JR西日本は1日、自転車を解体せずに持ち込める特急列車「くろしおサイクル」の運行を始めた。自転車の愛好者らがさっそく利用。サイクリングの旅に出かけた。
 普通列車に自転車を解体せずに持ち込めるサービス「きのくに線サイクルトレイン」は昨年9月から始まり、これまでの利用者は6千人を超えた。「特急でも使えるとうれしい」との要望を受け、サービスを広げた。
 「くろしおサイクル」の対象は和歌山県の紀勢線白浜―新宮間を運行する全ての「くろしお」(1日最大6往復)。繁忙期などは除く場合がある。白浜、串本、紀伊勝浦、新宮の4駅で乗降できる。
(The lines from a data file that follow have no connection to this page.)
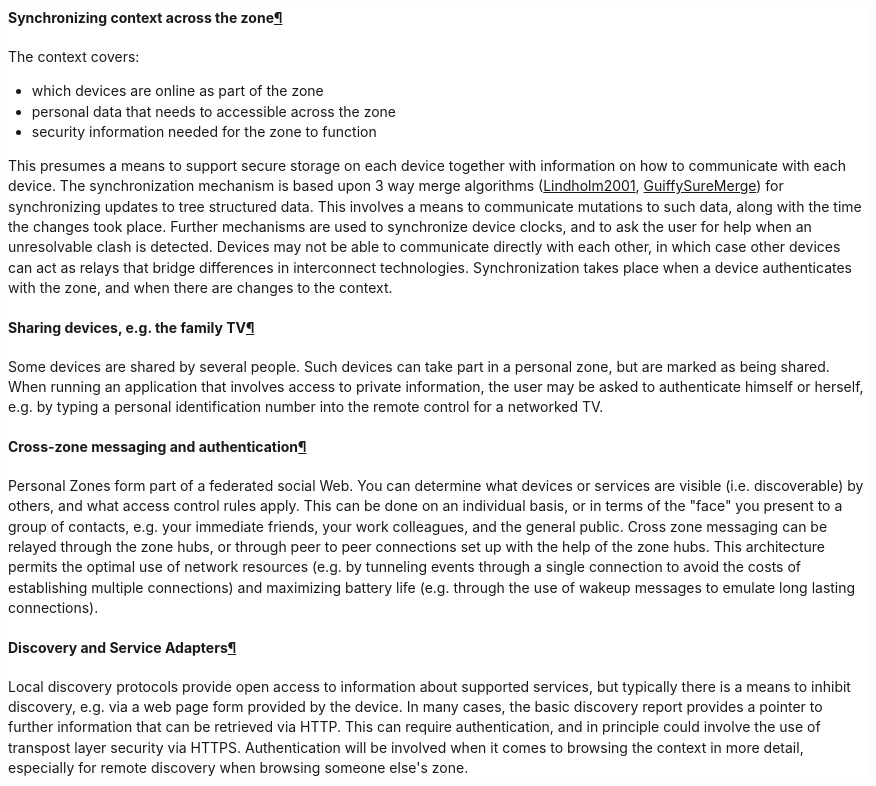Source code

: #### Synchronizing context across the zone[¶](#Synchronizing-context-across-the-zone)

The context covers:

-   which devices are online as part of the zone
-   personal data that needs to accessible across the zone
-   security information needed for the zone to function

This presumes a means to support secure storage on each device together
with information on how to communicate with each device. The
synchronization mechanism is based upon 3 way merge algorithms
([Lindholm2001](/redmine/projects/t3-5/wiki/Deliverable_References#Lindholm2001),
[GuiffySureMerge](/redmine/projects/t3-5/wiki/Deliverable_References#GuiffySureMerge))
for synchronizing updates to tree structured data. This involves a means
to communicate mutations to such data, along with the time the changes
took place. Further mechanisms are used to synchronize device clocks,
and to ask the user for help when an unresolvable clash is detected.
Devices may not be able to communicate directly with each other, in
which case other devices can act as relays that bridge differences in
interconnect technologies. Synchronization takes place when a device
authenticates with the zone, and when there are changes to the context.

#### Sharing devices, e.g. the family TV[¶](#Sharing-devices-eg-the-family-TV)

Some devices are shared by several people. Such devices can take part in
a personal zone, but are marked as being shared. When running an
application that involves access to private information, the user may be
asked to authenticate himself or herself, e.g. by typing a personal
identification number into the remote control for a networked TV.

#### Cross-zone messaging and authentication[¶](#Cross-zone-messaging-and-authentication)

Personal Zones form part of a federated social Web. You can determine
what devices or services are visible (i.e. discoverable) by others, and
what access control rules apply. This can be done on an individual
basis, or in terms of the "face" you present to a group of contacts,
e.g. your immediate friends, your work colleagues, and the general
public. Cross zone messaging can be relayed through the zone hubs, or
through peer to peer connections set up with the help of the zone hubs.
This architecture permits the optimal use of network resources (e.g. by
tunneling events through a single connection to avoid the costs of
establishing multiple connections) and maximizing battery life (e.g.
through the use of wakeup messages to emulate long lasting connections).

#### Discovery and Service Adapters[¶](#Discovery-and-Service-Adapters)

Local discovery protocols provide open access to information about
supported services, but typically there is a means to inhibit discovery,
e.g. via a web page form provided by the device. In many cases, the
basic discovery report provides a pointer to further information that
can be retrieved via HTTP. This can require authentication, and in
principle could involve the use of transpost layer security via HTTPS.
Authentication will be involved when it comes to browsing the context in
more detail, especially for remote discovery when browsing someone
else's zone.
 利用する場合は乗車券と「くろしおサイクル」の指定席特急券が必要。料金は通常の特急「くろしお」と同じ。座席は横並びの4席を利用できる。
 この日、午前10時12分の白浜駅発、新宮方面行き特急には7人が利用。改札口で専用カバーを借り、ホームで助け合いながら自転車をカバーで覆った。特急に乗車後は座席に自転車を固定し、旅に出発した。
 普通列車の「サイクルトレイン」もよく利用しているという、田辺市目良の瀬戸陽子さん(54)は「串本で降りて自転車で田辺方面へ帰る予定。海沿いの景色を見ながら走るのが楽しみ。特急だと普通列車よりも遠くに行けるので選択肢が広がる」と喜んでいた。